La competizione chiaramente non riguarda solo i riscaldatori, ma anche le sigarette elettroniche. Prodotti diversi commercializzati e lanciati in giro per il mondo alla ricerca della quota di mercato necessaria, come dichiarato da André Calantzopoulos, CEO di PMI, a smettere di produrre sigarette. Una ventata di innovazione tecnologica non da poco in un settore rimasto sostanzialmente identico a se stesso per secoli. Un’innovazione che parla anche italiano sia in termini di design, per quanto riguarda le sigarette elettroniche, sia dal punto di vista produttivo.
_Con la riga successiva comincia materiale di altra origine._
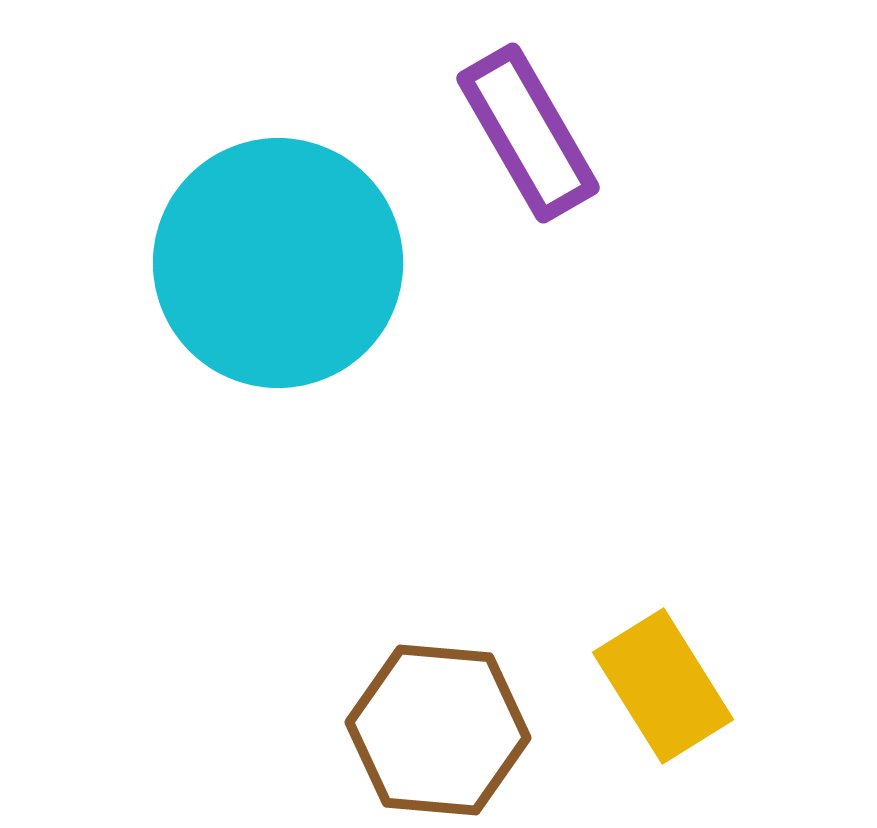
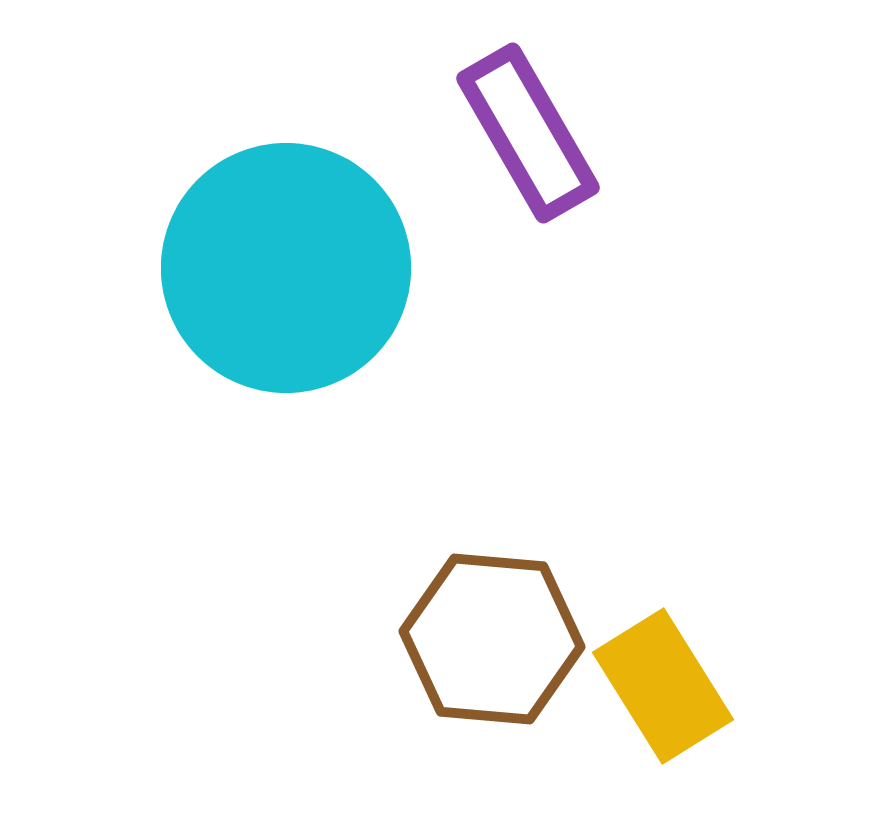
cyan circle: moved 8 px right, 5 px down
brown hexagon: moved 54 px right, 91 px up
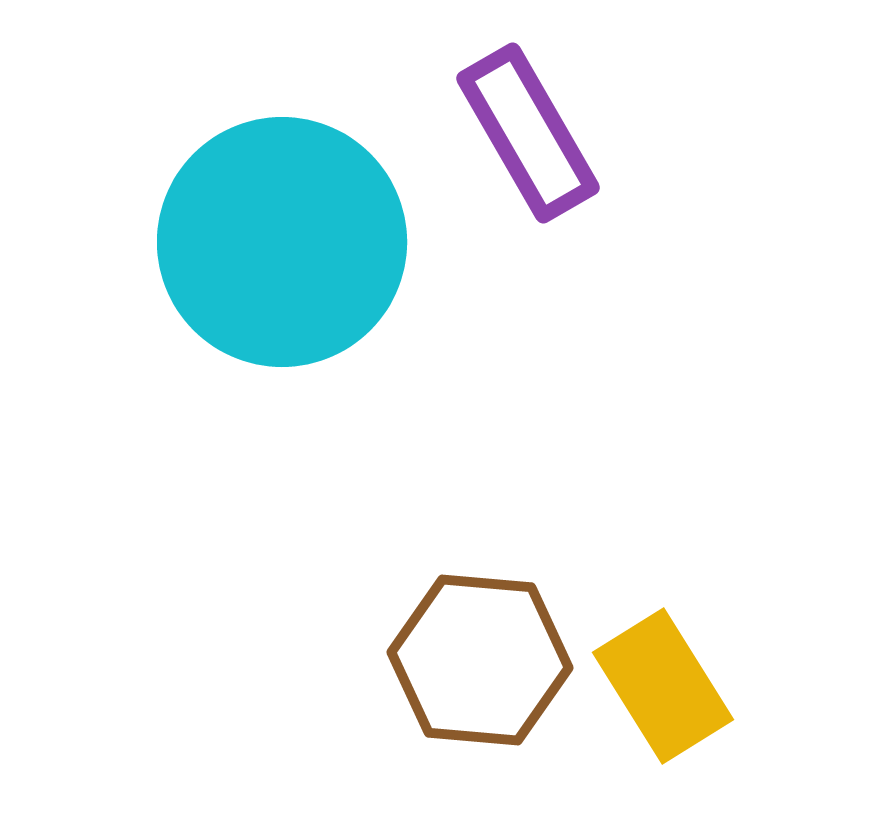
cyan circle: moved 4 px left, 26 px up
brown hexagon: moved 12 px left, 21 px down
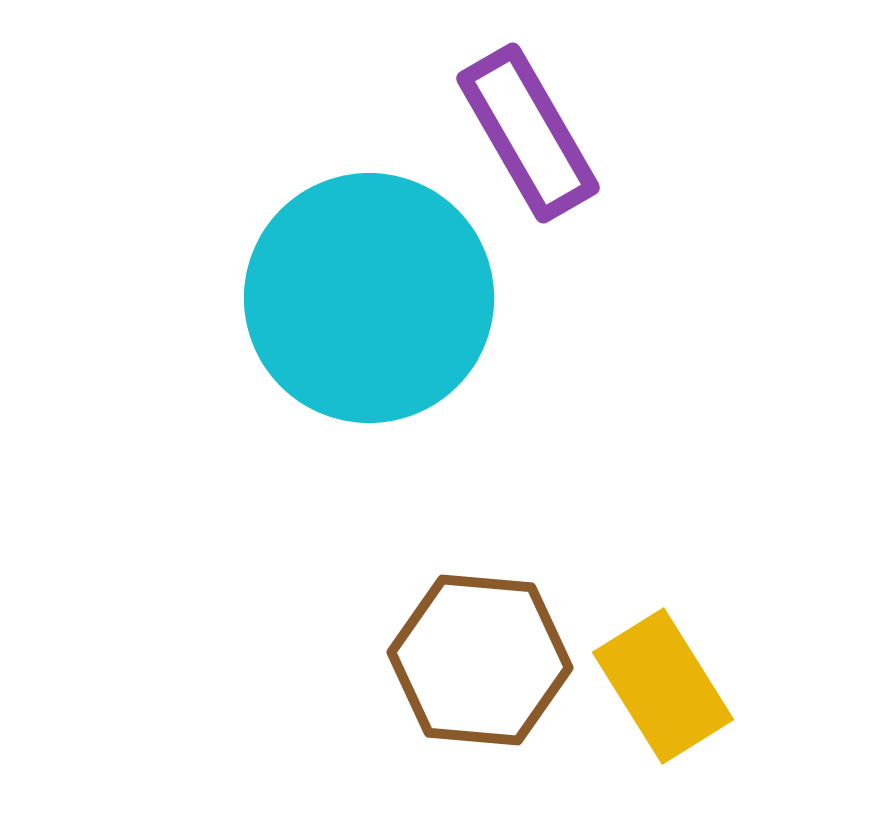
cyan circle: moved 87 px right, 56 px down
Italiani, infatti, sono molti dei liquidi utilizzati nelle sigarette elettroniche e italiano è lo stick di tabacco utilizzato in IQOS. PMI ha infatti investito quasi un miliardo di euro in uno stabilimento nuovo di zecca vicino a Bologna, dove oggi gli oltre 600 lavoratori realizzano la quasi totalità degli stick esportati e venduti nel mondo.

Sul fronte dei liquidi per e-cig, invece, si è distinta in questi anni la Flavourart, l’azienda italiana di Massimiliano Mancini, Presidente di ANAFE-Confindustria. Nata come produttrice di aromi alimentari, ha saputo cogliere con tempismo l’opportunità del nascente mercato del fumo elettronico e, nel 2009, è stata la prima azienda europea a proporre liquidi da inalazione prodotti “in casa” e non provenienti dalla Cina. Questo gli ha permesso di ottenere in pochi anni un’ampia visibilità non solo in Europa ma in tutto il mondo, contribuendo a rafforzare il vaping Made in Italy, sinonimo di prodotto di eccellenza.

Se chiaramente i benefici sulla salute rappresentano il presupposto fondamentale di questi nuovi tipi di prodotti, non si può non guardare con interesse a un nuovo settore industriale che nelle intenzioni di tutti dovrà soddisfare la domanda di oltre un miliardo di fumatori in tutto il mondo. L’Italia, questa volta, può giocare un ruolo.